İhtiyarlarımıza, büyüklerimize gösterilen vefanın karşılıksız kalmayacağını yine bir hadisten öğreniyoruz: “Bir genç, ihtiyar bir kimseye yaşından dolayı hürmet ederse Allah da ona yaşlılığında kendisine hürmet edecek birisini hazırlar.” (Tirmizi, Birr, 75.)

Anne babamız küçükken nasıl bizi koruyup kolladıysa biz de onlar ihtiyarladıklarında öyle şefkatle muamele etmeliyiz. (İsra, 17/23-24.) Bu, vefanın da bir gereğidir.
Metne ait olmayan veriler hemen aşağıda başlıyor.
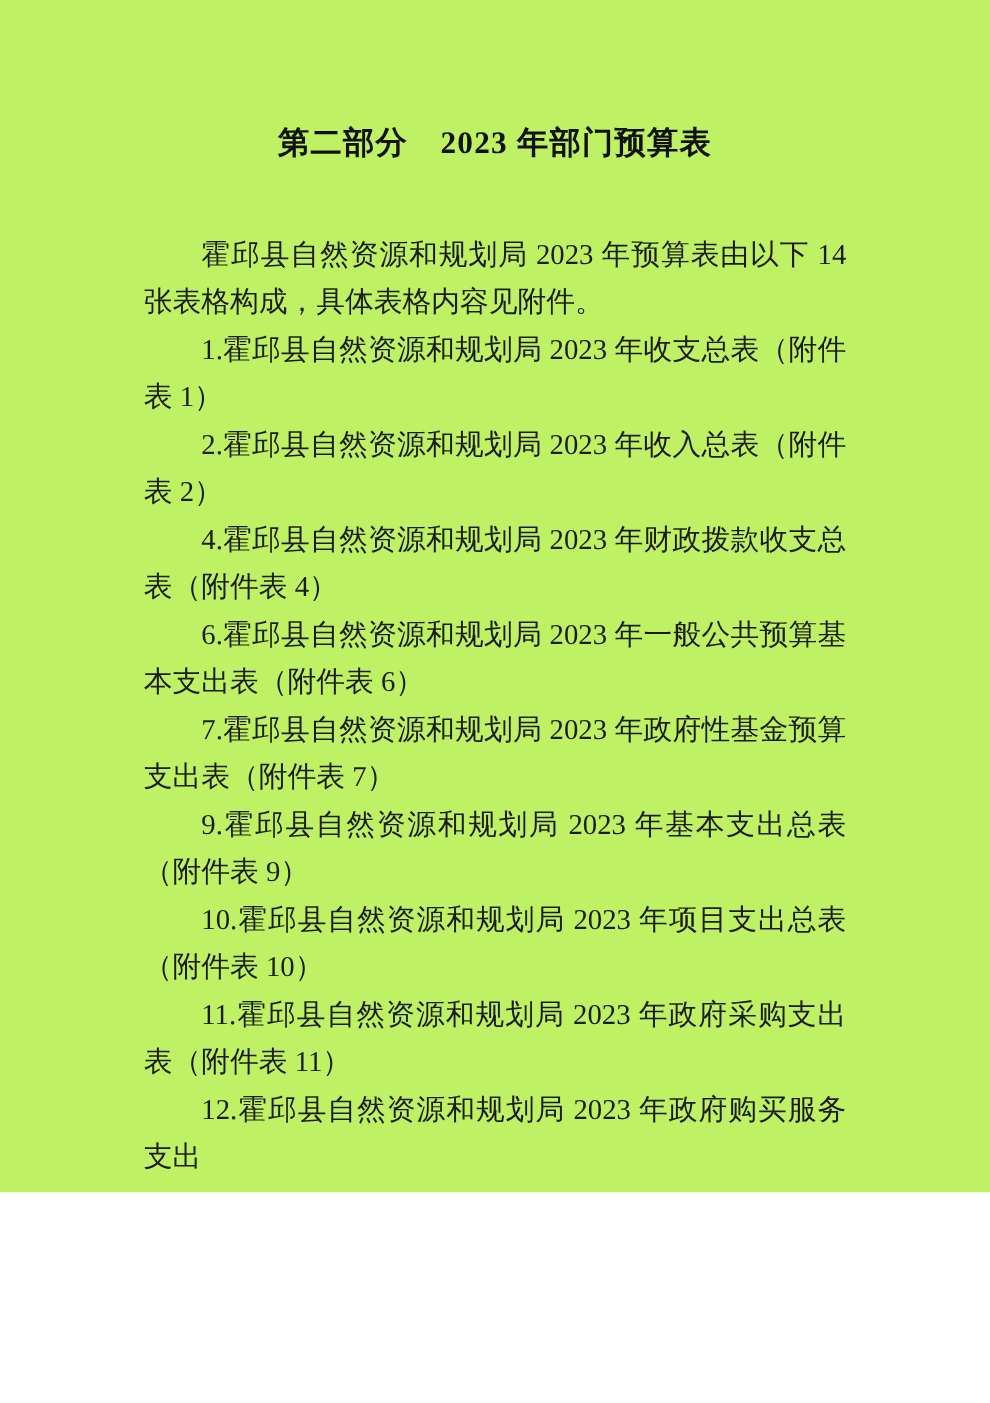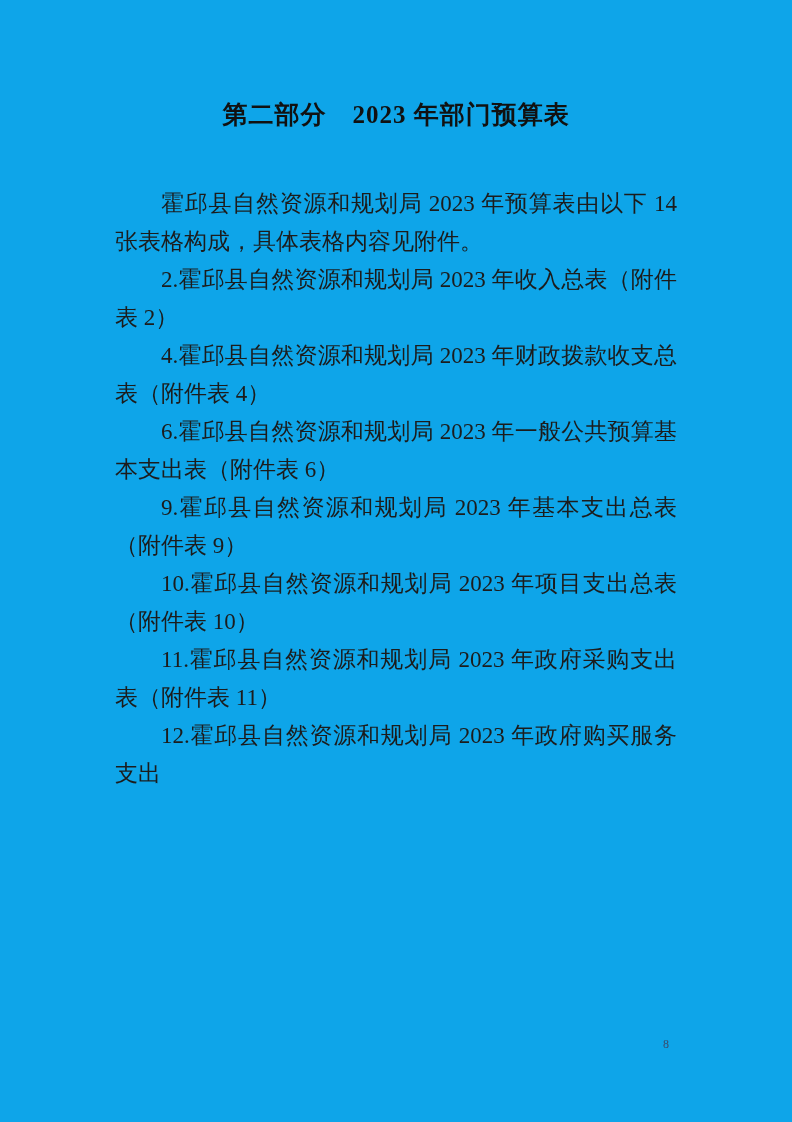"第二部分 2023 年部门预算表" .page { background: #0ea5e9 -> #bef264; height: 1122px -> 954px }
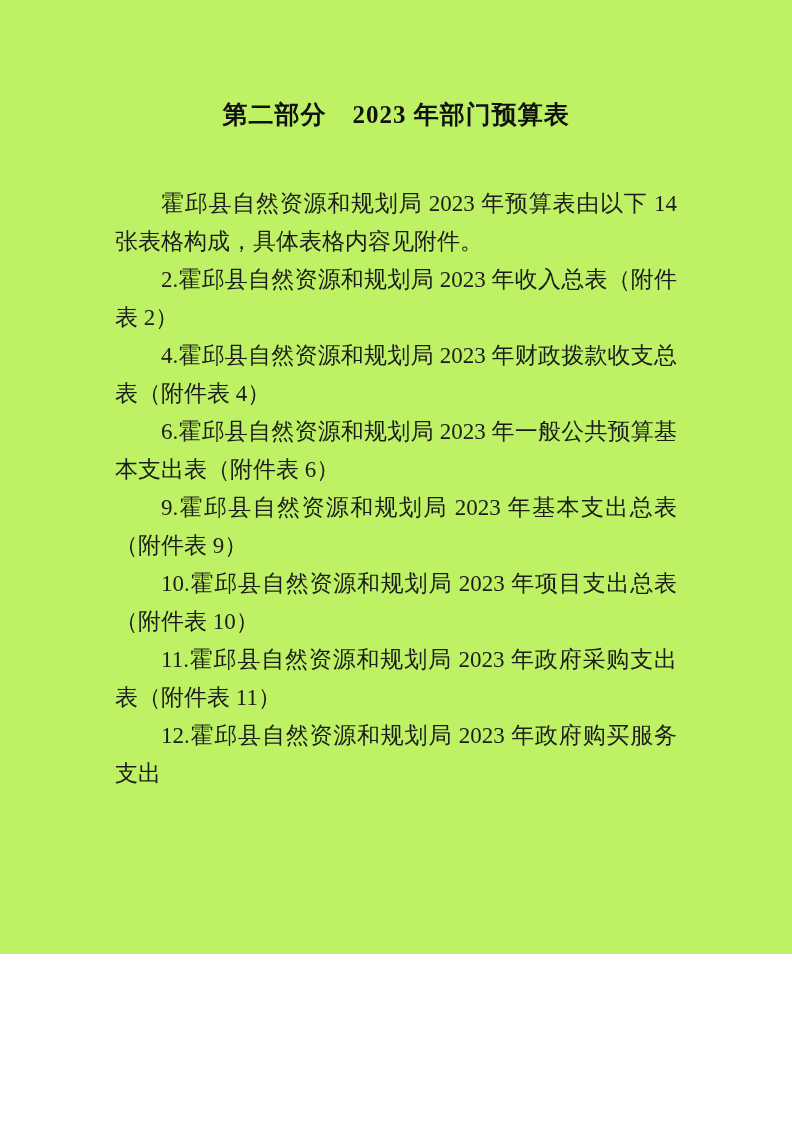"1.霍邱县自然资源和规划局 2023 年收支总表（附件表 1）" p.para { html: none -> <p>1.霍邱县自然资源和规划局 2023 年收支总表（附件表 1）</p> }
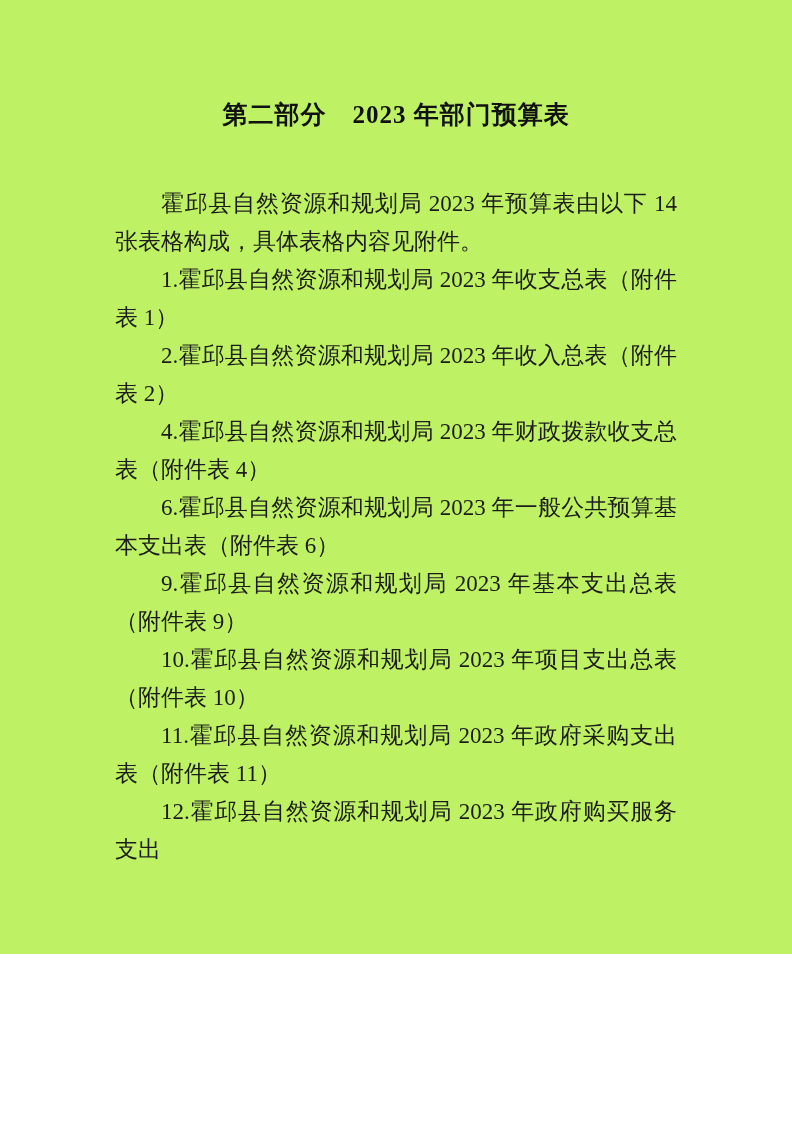"7.霍邱县自然资源和规划局 2023 年政府性基金预算支出表（附件表 7）" p.para { html: none -> <p>7.霍邱县自然资源和规划局 2023 年政府性基金预算支出表（附件表 7）</p> }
Sadece anne baba değil akrabalarımızı, diğer yaşlıları görüp gözetmek de vefanın gereğidir.

Bir hadiste yağmurdan dolayı bir mağaraya sığınan üç kişiden bahsedilir. Mağaranın ağzını kocaman bir kaya kapatmıştır. Kayanın açılması için üçü de daha önce sırf Allah için işledikleri salih amellerle dua etmeye karar verirler. Yaptıkları duaların sonunda mağaranın ağzını kapatan kaya açılır ve kurtulurlar. O kişilerden biri de anne babasına akşam yemeği yedirmeden kendisi yemeğe oturmazmış. Öyle ki bir akşam eve geldiğinde bakar ki anne babası uyumuş. Olur ki gece uyanırlar da acıkırlar diye elinde yemekle sabaha kadar başlarında bekler. Sabah olup uyandıklarında onları güzelce yedirir. (Müslim, Zikr, 27.)

Bu kıssada yaşlı anne babaya yapılan hürmetin zirvesini görmekteyiz. Bu hürmet neticesinde yapılan dualar da kabul oluyor. İhtiyarlarımıza, büyüklerimize saygıda, hizmette,vefagöstermede kusur etmeyelim.

Not: Diyanet yayınlarından istifade edilmiştir.